◆ TASK GOAL ◆
Restate the entries below in full, exactly as they read, but without pictures.

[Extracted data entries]
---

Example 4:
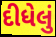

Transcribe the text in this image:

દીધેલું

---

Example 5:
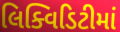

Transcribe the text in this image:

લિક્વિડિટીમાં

◆ TASK RESPONSE ◆
---

Example 4:

Transcribe the text in this image:

દીધેલું

---

Example 5:

Transcribe the text in this image:

લિક્વિડિટીમાં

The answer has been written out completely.